From the entries below, return every line that includes the word "panel".

** Opening Raw data block **

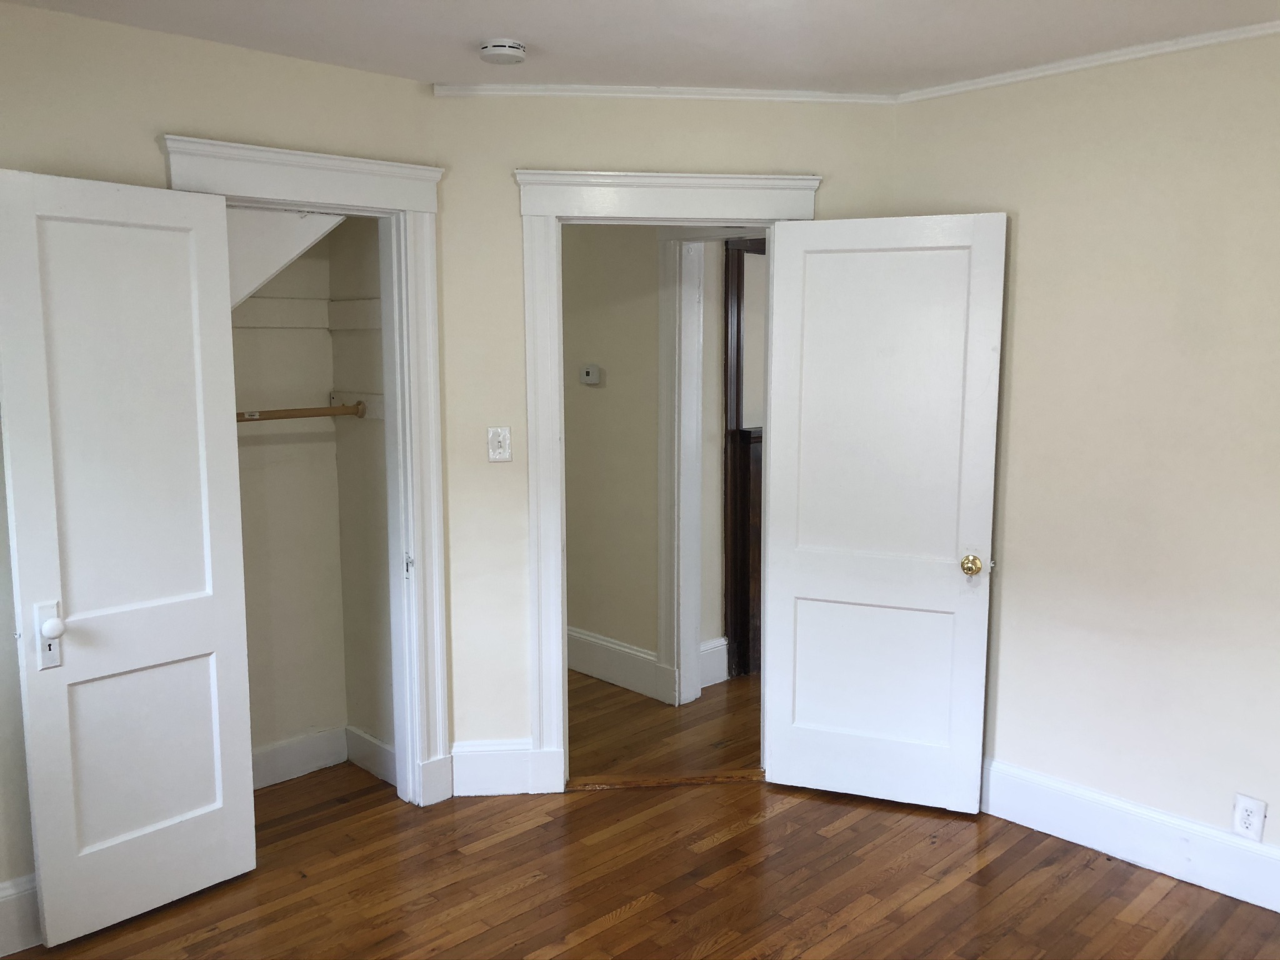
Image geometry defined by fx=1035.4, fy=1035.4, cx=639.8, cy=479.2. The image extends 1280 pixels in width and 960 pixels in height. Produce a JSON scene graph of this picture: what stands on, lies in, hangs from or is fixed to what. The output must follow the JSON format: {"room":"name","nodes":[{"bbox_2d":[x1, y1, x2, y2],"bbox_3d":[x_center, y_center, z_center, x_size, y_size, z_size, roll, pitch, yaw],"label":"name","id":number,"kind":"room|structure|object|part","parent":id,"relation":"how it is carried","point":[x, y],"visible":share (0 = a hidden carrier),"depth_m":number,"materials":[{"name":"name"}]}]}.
{"room":"bedroom","nodes":[
{"label":"bedroom","id":0,"kind":"room"},
{"bbox_2d":[0,1,438,935],"bbox_3d":[-1.648,0.016,2.735,2.553,2.452,0.124,-7,10,-43],"label":"left wall","id":1,"kind":"structure","parent":0,"point":[179,114],"depth_m":2.83,"materials":[{"name":"beige paint"}]},
{"bbox_2d":[0,873,41,955],"bbox_3d":[-1.860,1.184,2.576,1.696,0.189,0.017,-7,10,-43],"label":"baseboard","id":2,"kind":"structure","parent":1,"relation":"attached to","point":[4,899],"depth_m":2.75,"materials":[{"name":"white paint"}]},
{"bbox_2d":[154,133,451,806],"bbox_3d":[-1.030,0.093,3.300,0.883,2.159,0.168,-7,10,-43],"label":"closet door frame","id":3,"kind":"structure","parent":1,"relation":"attached to","point":[382,170],"depth_m":3.45,"materials":[{"name":"white paint"}]},
{"bbox_2d":[0,167,256,950],"bbox_3d":[-1.374,0.218,2.823,0.597,2.009,0.145,-7,10,-43],"label":"closet door","id":4,"kind":"structure","parent":3,"relation":"attached to","point":[218,606],"depth_m":2.80,"materials":[{"name":"white paint"}]},
{"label":"doorknob","id":5,"kind":"part","parent":4,"relation":"part of","materials":[{"name":"white ceramic"}]},
{"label":"panel","id":6,"kind":"part","parent":4,"relation":"part of","materials":[{"name":"white paint"}]},
{"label":"plate","id":7,"kind":"part","parent":3,"relation":"part of","materials":[{"name":"metal"}]},
{"bbox_2d":[231,214,349,782],"bbox_3d":[-1.516,-0.070,3.582,1.036,2.438,0.116,-7,10,-43],"label":"closet back wall","id":8,"kind":"structure","parent":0,"point":[255,437],"depth_m":3.76,"materials":[{"name":"paint"}]},
{"bbox_2d":[223,203,345,313],"bbox_3d":[-1.251,-0.737,3.346,0.592,0.497,0.520,-7,10,-43],"label":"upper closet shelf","id":9,"kind":"object","parent":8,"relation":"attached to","point":[324,221],"visible":0.45,"depth_m":3.26,"materials":[{"name":"white paint"}]},
{"bbox_2d":[251,725,349,788],"bbox_3d":[-1.361,1.067,3.566,1.000,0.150,0.356,-7,10,-43],"label":"closet baseboard","id":10,"kind":"structure","parent":8,"relation":"attached to","point":[311,757],"depth_m":3.87,"materials":[{"name":"white paint"}]},
{"bbox_2d":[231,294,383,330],"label":"wall trim","id":11,"kind":"object","parent":8,"relation":"attached to","point":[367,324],"visible":0.46,"depth_m":3.67,"materials":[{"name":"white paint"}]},
{"bbox_2d":[328,216,394,773],"bbox_3d":[-0.930,-0.103,3.757,0.110,2.442,0.556,-7,10,-43],"label":"closet side wall","id":12,"kind":"structure","parent":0,"point":[364,439],"depth_m":3.79,"materials":[{"name":"beige paint"}]},
{"bbox_2d":[234,401,367,422],"bbox_3d":[-1.289,-0.212,3.368,0.829,0.057,0.054,-7,10,-43],"label":"closet rod","id":13,"kind":"object","parent":12,"relation":"attached to","point":[348,412],"visible":0.61,"depth_m":3.49,"materials":[{"name":"brown wood"}]},
{"bbox_2d":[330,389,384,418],"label":"cleat","id":14,"kind":"object","parent":12,"relation":"attached to","point":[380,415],"visible":0.61,"depth_m":3.70,"materials":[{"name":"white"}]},
{"bbox_2d":[345,725,395,785],"bbox_3d":[-0.976,1.033,3.845,0.017,0.151,0.459,-7,10,-43],"label":"closet side baseboard","id":15,"kind":"structure","parent":12,"relation":"attached to","point":[374,749],"depth_m":3.87,"materials":[{"name":"white paint"}]},
{"bbox_2d":[562,223,663,690],"bbox_3d":[-0.236,-0.270,4.966,0.120,2.452,2.886,-7,10,-43],"label":"hallway wall","id":16,"kind":"structure","parent":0,"point":[613,369],"depth_m":4.80,"materials":[{"name":"beige paint"}]},
{"bbox_2d":[580,364,602,385],"bbox_3d":[-0.231,-0.484,4.794,0.027,0.087,0.112,-7,10,-43],"label":"thermostat","id":17,"kind":"object","parent":16,"relation":"attached to","point":[594,369],"visible":0.98,"depth_m":4.77,"materials":[{"name":"white plastic"}]},
{"bbox_2d":[566,626,659,700],"bbox_3d":[-0.538,0.815,5.339,0.018,0.193,2.022,-7,10,-43],"label":"hallway baseboard","id":18,"kind":"structure","parent":16,"relation":"attached to","point":[592,668],"depth_m":4.90,"materials":[{"name":"white paint"}]},
{"bbox_2d":[655,223,763,705],"bbox_3d":[0.475,-0.012,4.247,0.156,2.137,1.043,-7,10,-43],"label":"hallway door frame","id":19,"kind":"structure","parent":16,"relation":"attached to","point":[695,646],"depth_m":4.53,"materials":[{"name":"white paint"}]},
{"bbox_2d":[0,756,1279,959],"bbox_3d":[0.215,1.228,3.338,6.244,0.095,6.935,-7,10,-43],"label":"floor","id":20,"kind":"structure","parent":0,"point":[629,920],"depth_m":3.10,"materials":[{"name":"brown wood"}]},
{"bbox_2d":[562,768,769,790],"bbox_3d":[0.125,1.107,3.836,0.823,0.015,0.081,-1,7,-6],"label":"threshold strip","id":21,"kind":"object","parent":20,"relation":"on","point":[703,778],"visible":0.75,"depth_m":3.81,"materials":[{"name":"brown wood"}]},
{"bbox_2d":[0,0,1279,96],"bbox_3d":[0.154,-1.122,1.620,4.238,0.106,4.903,-7,10,-43],"label":"ceiling","id":22,"kind":"structure","parent":0,"point":[528,33],"depth_m":2.87,"materials":[{"name":"white paint"}]},
{"bbox_2d":[478,38,526,64],"bbox_3d":[-0.396,-1.230,2.990,0.135,0.045,0.135,-7,10,-43],"label":"smoke detector","id":23,"kind":"object","parent":22,"relation":"attached to","point":[504,52],"visible":0.99,"depth_m":2.95,"materials":[{"name":"white plastic"}]},
{"bbox_2d":[430,92,895,783],"bbox_3d":[0.108,-0.108,3.703,1.651,2.454,0.122,-1,7,-6],"label":"back wall","id":24,"kind":"structure","parent":0,"point":[528,154],"depth_m":3.53,"materials":[{"name":"beige paint"}]},
{"bbox_2d":[449,741,537,795],"bbox_3d":[-0.481,1.034,3.711,0.415,0.180,0.017,-1,7,-6],"label":"baseboard","id":25,"kind":"structure","parent":24,"relation":"attached to","point":[478,775],"depth_m":3.69,"materials":[{"name":"white paint"}]},
{"bbox_2d":[486,425,512,461],"bbox_3d":[-0.483,-0.121,3.547,0.076,0.119,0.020,-1,7,-6],"label":"light switch","id":26,"kind":"object","parent":24,"relation":"attached to","point":[494,442],"visible":0.99,"depth_m":3.55,"materials":[{"name":"white plastic"}]},
{"bbox_2d":[428,83,898,103],"bbox_3d":[0.102,-1.297,3.479,1.580,0.042,0.036,-1,7,-6],"label":"crown molding","id":27,"kind":"structure","parent":24,"relation":"attached to","point":[489,87],"depth_m":3.47,"materials":[{"name":"white paint"}]},
{"bbox_2d":[515,165,821,791],"bbox_3d":[0.102,0.035,3.699,1.041,2.168,0.178,-1,7,-6],"label":"door frame","id":28,"kind":"structure","parent":24,"relation":"attached to","point":[645,205],"depth_m":3.55,"materials":[{"name":"white paint"}]},
{"bbox_2d":[760,211,1007,811],"bbox_3d":[0.802,0.129,3.537,0.748,2.005,0.163,3,8,21],"label":"door","id":29,"kind":"structure","parent":28,"relation":"attached to","point":[801,711],"depth_m":3.52,"materials":[{"name":"white paint"}]},
{"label":"panel","id":30,"kind":"part","parent":29,"relation":"part of","materials":[{"name":"white paint"}]},
{"bbox_3d":[1.114,0.286,3.482,0.073,0.069,0.087,3,8,21],"label":"brass doorknob","id":31,"kind":"part","parent":29,"relation":"part of","materials":[{"name":"gold metal"}]},
{"bbox_2d":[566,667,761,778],"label":"hallway floor","id":32,"kind":"structure","parent":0,"point":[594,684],"depth_m":4.32,"materials":[{"name":"brown wood"}]},
{"bbox_2d":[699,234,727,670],"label":"hallway side wall","id":33,"kind":"structure","parent":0,"point":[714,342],"depth_m":4.82,"materials":[{"name":"paint"}]},
{"bbox_2d":[698,637,728,688],"bbox_3d":[0.556,0.837,5.095,1.191,0.194,0.022,-7,10,-43],"label":"hallway baseboard","id":34,"kind":"structure","parent":33,"relation":"attached to","point":[719,644],"depth_m":4.89,"materials":[{"name":"white paint"}]},
{"bbox_2d":[722,235,767,678],"bbox_3d":[0.709,-0.115,5.039,0.698,2.101,0.192,-7,10,-43],"label":"hallway door frame","id":35,"kind":"structure","parent":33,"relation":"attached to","point":[743,270],"depth_m":4.89,"materials":[{"name":"brown wood"}]},
{"bbox_2d":[891,28,1279,888],"bbox_3d":[2.008,0.012,2.687,0.122,2.467,3.186,-7,10,-43],"label":"right wall","id":36,"kind":"structure","parent":0,"point":[1024,216],"depth_m":3.12,"materials":[{"name":"beige paint"}]},
{"bbox_2d":[893,18,1279,101],"bbox_3d":[1.841,-1.182,2.576,0.038,0.039,2.811,-7,10,-43],"label":"crown molding","id":37,"kind":"structure","parent":36,"relation":"attached to","point":[1053,71],"depth_m":3.06,"materials":[{"name":"white paint"}]},
{"bbox_2d":[980,758,1279,913],"bbox_3d":[1.926,1.156,2.821,0.018,0.168,2.864,-7,10,-43],"label":"baseboard","id":38,"kind":"structure","parent":36,"relation":"attached to","point":[1109,813],"depth_m":3.21,"materials":[{"name":"white paint"}]},
{"bbox_2d":[1231,793,1266,840],"bbox_3d":[1.748,0.972,2.976,0.009,0.122,0.075,-7,10,-43],"label":"electrical outlet","id":39,"kind":"object","parent":36,"relation":"attached to","point":[1246,821],"visible":0.99,"depth_m":2.97,"materials":[{"name":"white plastic"}]}
]}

** Closing Raw data block **

Problem solution:
{"label":"panel","id":6,"kind":"part","parent":4,"relation":"part of","materials":[{"name":"white paint"}]},
{"label":"panel","id":30,"kind":"part","parent":29,"relation":"part of","materials":[{"name":"white paint"}]},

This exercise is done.